By: Kathryn Vernon
From Derry to Belfast – two so totally different cities – one with one hundred ten thousand souls and the other with one million one hundred thousand souls – one known for Civil Rights Marches and Bloody Sunday and the other the seat of government for Northern Ireland but also the home of the Shankhill Road bombings. Two cities, both with civic pride and determination, and home to murals and tributes to those killed in the Troubles.
It has been an enlightening trip – overwhelming in its history, culture, and pain – but full of people happy to tell their stories and welcome you to their homeland. I had the opportunity to meet up with my friend David, who works in Belfast, and talk to him about events that have occurred in the last five years since we were in class together. After catching up on our respective lives, we talked about the latest round of talks led by Richard Haas and Megan O’Sullivan and the fact that they had left before any agreements were reached.
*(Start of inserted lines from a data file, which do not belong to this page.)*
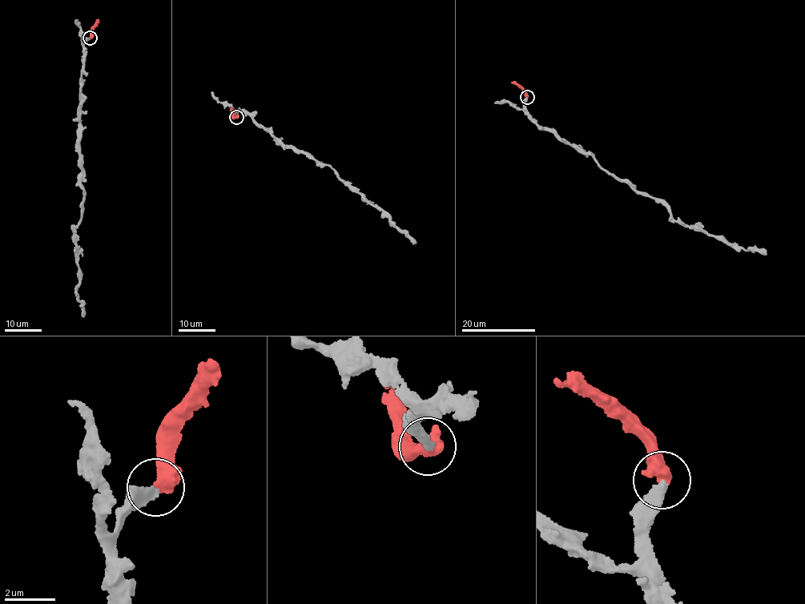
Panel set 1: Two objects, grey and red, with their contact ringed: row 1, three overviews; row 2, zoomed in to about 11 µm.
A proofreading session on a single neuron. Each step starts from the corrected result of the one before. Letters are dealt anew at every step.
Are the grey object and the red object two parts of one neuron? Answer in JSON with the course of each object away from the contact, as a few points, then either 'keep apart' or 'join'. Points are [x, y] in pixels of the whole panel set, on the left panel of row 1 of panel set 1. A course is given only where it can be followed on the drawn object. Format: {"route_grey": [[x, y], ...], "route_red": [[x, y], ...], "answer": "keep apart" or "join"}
{"route_grey": [[90, 37], [79, 78], [76, 143], [84, 197], [74, 232], [75, 288], [83, 316]], "route_red": [[90, 37], [98, 19]], "answer": "join"}

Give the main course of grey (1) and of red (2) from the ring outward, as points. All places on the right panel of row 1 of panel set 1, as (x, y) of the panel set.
1: (527, 97), (525, 112), (531, 119), (591, 155), (603, 170), (632, 189), (654, 198), (675, 220), (766, 254)
2: (527, 97), (512, 82)

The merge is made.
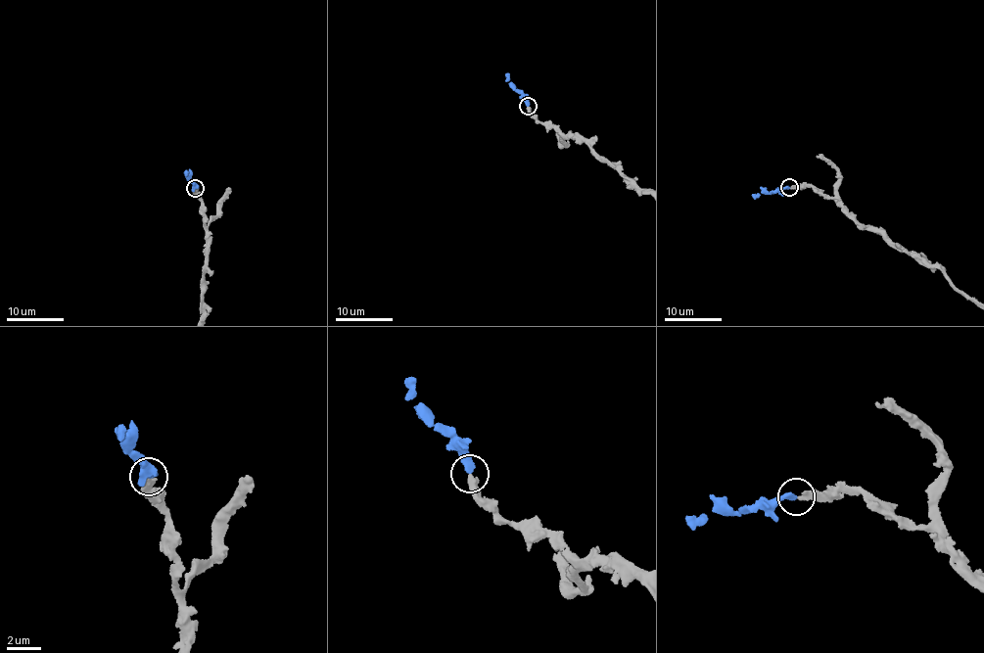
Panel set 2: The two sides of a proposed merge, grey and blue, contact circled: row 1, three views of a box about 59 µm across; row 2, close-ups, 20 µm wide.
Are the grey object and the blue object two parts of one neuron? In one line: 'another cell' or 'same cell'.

David's point of view is very calm and measured, having been in the government all of his adult life. He worked with David Trimble in the lead up to the 1998 Belfast or Good Friday Agreement and works now on ensuring each step of the enduring peace process is instituted thoughtfully and with the good of the people of Northern Ireland in mind. As is usually the case when David and I get together, I learned about the peace process and why it is not as easy as many of us seem to think it should be to achieve. When we Americans ask why it takes so long - because, for heaven's sake, it has been fifteen years - we don't think about the deep divisions, the pain and suffering, the hatred that must be overcome. That is why it is called a process - where pain must be acknowledged and smart people must figure out how to accommodate the multitude of needs of people who have lost family members.
David is the person who first introduced me to the Troubles in Northern Ireland and explained they weren't simply about religion - they were about rights, property, ownership, civil rights, identity. Much more complicated than many of us understand. This round of talks was about flags (the displaying of), parades (who can march and where), and the past (reparations, justice, acknowledgement). Although the two chief mediators have left without the two parties (Nationalists and Unionists) agreeing to anything, a report has been left with suggested steps and committees spelled out. Some think there may be the ability within the government and the parties in Belfast to move on some of those steps and committees - that the people in Northern Ireland can take the necessary steps on their own toward healing and reconciliation of these tough and enduring issues. Or this could be political posturing by the parties on the eve of elections in 2014 (in the EU), 2015 (in the UK), and 2016 (w/n Northern Ireland).
One reason it is so difficult to get consensus within the parties is that under the umbrella of the Nationalists and Unionists are socialists, conservatives, Marxists - every type of political and social persuasion - one with the bent of a united, independent Ireland and the other of a Northern Ireland continuing as part of the UK. And we thought US politics was complicated!
I can't decide if I prefer Derry over Belfast - in fairness, one half-day spent in Belfast is not nearly long enough to know what it is like - but I do like the walkability of Derry - I can cross the Peace Bridge and visit the Ebrington Barracks for the Turner Prize exhibition - or walk to a myriad of local pubs within and outside the walls of the Old City - or simply walk the wall and look out at the picturesque countryside or the murals of Bogside. Perhaps next time I need to spend ten days, or more, in Belfast and learn its unique history and its role in the peace building events and process. In the meantime, I'll just enjoy a cider or a spot of tea and listen to the brogue of the people of Derry for the next few days. They do make me feel at home.